*** STUDY MATERIAL ***

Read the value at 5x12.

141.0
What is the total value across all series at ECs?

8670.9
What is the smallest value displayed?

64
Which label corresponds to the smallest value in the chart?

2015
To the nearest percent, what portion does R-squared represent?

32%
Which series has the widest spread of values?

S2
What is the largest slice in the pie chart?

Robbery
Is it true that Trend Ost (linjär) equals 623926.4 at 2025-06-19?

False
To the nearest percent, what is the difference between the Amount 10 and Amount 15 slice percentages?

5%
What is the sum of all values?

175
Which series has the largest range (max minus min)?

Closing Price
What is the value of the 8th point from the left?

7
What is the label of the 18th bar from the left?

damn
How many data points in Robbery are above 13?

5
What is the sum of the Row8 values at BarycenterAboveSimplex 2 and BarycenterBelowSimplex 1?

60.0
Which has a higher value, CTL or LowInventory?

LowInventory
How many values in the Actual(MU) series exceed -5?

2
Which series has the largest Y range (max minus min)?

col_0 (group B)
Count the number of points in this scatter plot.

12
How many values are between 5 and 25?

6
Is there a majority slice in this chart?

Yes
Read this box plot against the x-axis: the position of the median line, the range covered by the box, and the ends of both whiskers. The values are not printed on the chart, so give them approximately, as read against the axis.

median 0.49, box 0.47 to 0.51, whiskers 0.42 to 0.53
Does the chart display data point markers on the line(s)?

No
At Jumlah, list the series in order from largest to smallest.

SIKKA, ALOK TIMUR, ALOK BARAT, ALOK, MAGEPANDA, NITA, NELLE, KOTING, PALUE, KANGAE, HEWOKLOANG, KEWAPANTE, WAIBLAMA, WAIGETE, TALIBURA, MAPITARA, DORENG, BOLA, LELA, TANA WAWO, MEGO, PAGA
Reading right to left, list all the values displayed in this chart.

*** End of STUDY MATERIAL ***

Show each line of the data above that contains the string "smallest". Case counts.

What is the smallest value displayed?
Which label corresponds to the smallest value in the chart?
At Jumlah, list the series in order from largest to smallest.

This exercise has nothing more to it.